Passage provided —

[Start]

We urge you to read the section “Risk Factors” on page S-1 in the prospectus supplement and on page S-2 of the accompanying Equity Index Underlying Supplement. Investing in the securities is not equivalent to investing directly in the any of the stocks included in the underlying index. You should understand the risks of investing in the securities and should reach an investment decision only after careful consideration, with your advisors, of the suitability of the securities in light of your particular financial circumstances and the information set forth in this free writing prospectus and the accompanying Equity Index Underlying Supplement, prospectus supplement and prospectus.

 

In addition to the risks discussed below, you should review “Risk Factors” in the accompanying prospectus supplement and Equity Index Underlying Supplement, including the explanation of risks relating to the securities described in the following sections:

 

4“—Risks Relating to All Note Issuances” in the prospectus supplement; and

 

4“—General Risks Related to Indices” in the Equity Index Underlying Supplement.

 

You will be subject to significant risks not associated with conventional fixed-rate or floating-rate debt securities.

 

Risks Relating to the Structure or Features of the Securities

 

§The securities do not pay interest. The terms of the securities differ from those of ordinary debt securities in that the securities do not pay interest. In addition, if the final level is equal to or less than the initial level, you will receive for each security that you hold a payment at maturity that is limited to the principal amount, subject to the credit risk of HSBC. Your return on the securities may be less than the return available on a conventional fixed or floating rate debt security with a similar maturity, and may not be sufficient to offset factors, such as inflation, that affect the time value of money.

 

§The appreciation potential of the securities is limited by the maximum payment at maturity. The appreciation potential of the securities is limited by the maximum payment at maturity of at least $11.845 per security (at least 118.45% of the stated principal amount). The actual maximum payment at maturity will be determined on the pricing date. Although investors will have 100% exposure to any amount by which the final level is greater than the initial level, because the payment at maturity will be limited to 118.45% of the stated principal amount for the securities (based on the maximum payment at maturity of $11.845), any increase in the final level over the initial level by more than 18.45% of the initial level will not further increase the return on the securities.

 

Risks Relating to the Underlying Index

 

§Investing in the securities is not equivalent to investing in the securities included in the underlying index. Investing in the securities is not equivalent to investing in the component securities of the underlying index. Investors in the securities will not have voting rights or rights to receive dividends or other distributions or any other rights with respect to the securities included in the underlying index.

[End]

Entries —
[Start]

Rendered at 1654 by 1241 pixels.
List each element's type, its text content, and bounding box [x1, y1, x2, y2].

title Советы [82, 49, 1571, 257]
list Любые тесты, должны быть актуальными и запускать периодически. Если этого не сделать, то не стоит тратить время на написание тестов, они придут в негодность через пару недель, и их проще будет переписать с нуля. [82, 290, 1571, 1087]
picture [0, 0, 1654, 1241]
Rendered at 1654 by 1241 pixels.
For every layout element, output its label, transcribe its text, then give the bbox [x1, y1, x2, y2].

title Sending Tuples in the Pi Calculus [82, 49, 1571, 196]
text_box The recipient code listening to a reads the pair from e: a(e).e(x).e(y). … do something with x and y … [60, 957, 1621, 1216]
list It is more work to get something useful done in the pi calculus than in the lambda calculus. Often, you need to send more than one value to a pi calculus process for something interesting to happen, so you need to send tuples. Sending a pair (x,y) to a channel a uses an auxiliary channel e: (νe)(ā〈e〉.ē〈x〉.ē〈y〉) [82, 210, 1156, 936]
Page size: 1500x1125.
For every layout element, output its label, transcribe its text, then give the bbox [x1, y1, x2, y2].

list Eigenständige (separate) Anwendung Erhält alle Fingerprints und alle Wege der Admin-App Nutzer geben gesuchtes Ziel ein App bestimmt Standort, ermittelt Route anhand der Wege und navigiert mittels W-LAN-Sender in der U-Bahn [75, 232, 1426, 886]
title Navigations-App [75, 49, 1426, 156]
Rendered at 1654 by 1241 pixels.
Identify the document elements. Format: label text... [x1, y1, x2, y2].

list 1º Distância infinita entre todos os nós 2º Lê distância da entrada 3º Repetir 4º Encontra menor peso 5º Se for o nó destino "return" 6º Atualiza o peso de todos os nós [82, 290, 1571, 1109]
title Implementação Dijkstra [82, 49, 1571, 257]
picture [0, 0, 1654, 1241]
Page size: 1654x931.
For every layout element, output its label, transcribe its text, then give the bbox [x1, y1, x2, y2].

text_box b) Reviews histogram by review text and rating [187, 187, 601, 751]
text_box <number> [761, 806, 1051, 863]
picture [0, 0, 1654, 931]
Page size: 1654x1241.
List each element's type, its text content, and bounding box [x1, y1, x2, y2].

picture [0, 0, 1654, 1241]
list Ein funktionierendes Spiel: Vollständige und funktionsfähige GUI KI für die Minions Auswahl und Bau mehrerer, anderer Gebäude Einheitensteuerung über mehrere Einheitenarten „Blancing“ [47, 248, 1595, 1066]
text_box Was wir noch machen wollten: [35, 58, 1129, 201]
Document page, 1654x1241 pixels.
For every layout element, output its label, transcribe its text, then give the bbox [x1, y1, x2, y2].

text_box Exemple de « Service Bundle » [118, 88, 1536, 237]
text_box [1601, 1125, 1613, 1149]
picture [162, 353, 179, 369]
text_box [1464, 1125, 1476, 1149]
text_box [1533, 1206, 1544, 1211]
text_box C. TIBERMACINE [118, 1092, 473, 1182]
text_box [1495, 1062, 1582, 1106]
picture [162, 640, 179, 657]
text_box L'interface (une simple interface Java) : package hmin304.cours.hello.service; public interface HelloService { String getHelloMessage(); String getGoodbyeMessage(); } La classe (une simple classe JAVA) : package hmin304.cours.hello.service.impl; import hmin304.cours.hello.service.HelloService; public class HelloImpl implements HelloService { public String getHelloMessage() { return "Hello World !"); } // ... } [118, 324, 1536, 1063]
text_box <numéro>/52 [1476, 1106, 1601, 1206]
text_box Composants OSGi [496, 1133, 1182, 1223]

[End]

Tasks to perform —
A - Using the risk factors passage, decide whether each statement agrees with it. Answer yes or no for each, and quote the words that decide it. (i) The securities pay interest. (ii) The actual maximum payment at maturity is determined on the pricing date. (iii) Investors in the securities hold voting rights with respect to the securities included in the underlying index.
B - Name every document that the risk factors passage mentions.
C - Rewrite the paragraph of the risk factors passage that begins "The appreciation potential of the securities is limited" as a bulleted list, keeping its main facts.

Final results —
A -
(i) No: "the securities do not pay interest."
(ii) Yes: "The actual maximum payment at maturity will be determined on the pricing date."
(iii) No: "Investors in the securities will not have voting rights or rights to receive dividends or other distributions or any other rights with respect to the securities included in the underlying index."

B -
- prospectus supplement
- Equity Index Underlying Supplement
- free writing prospectus
- prospectus

C -
- The maximum payment at maturity limits how much the securities can appreciate.
- That maximum is at least $11.845 per security, which is at least 118.45% of the stated principal amount.
- The actual maximum payment at maturity will be set on the pricing date.
- Investors have 100% exposure to any amount by which the final level exceeds the initial level.
- Because the payment at maturity is capped at 118.45% of the stated principal amount, any increase of the final level over the initial level by more than 18.45% of the initial level will not raise the return further.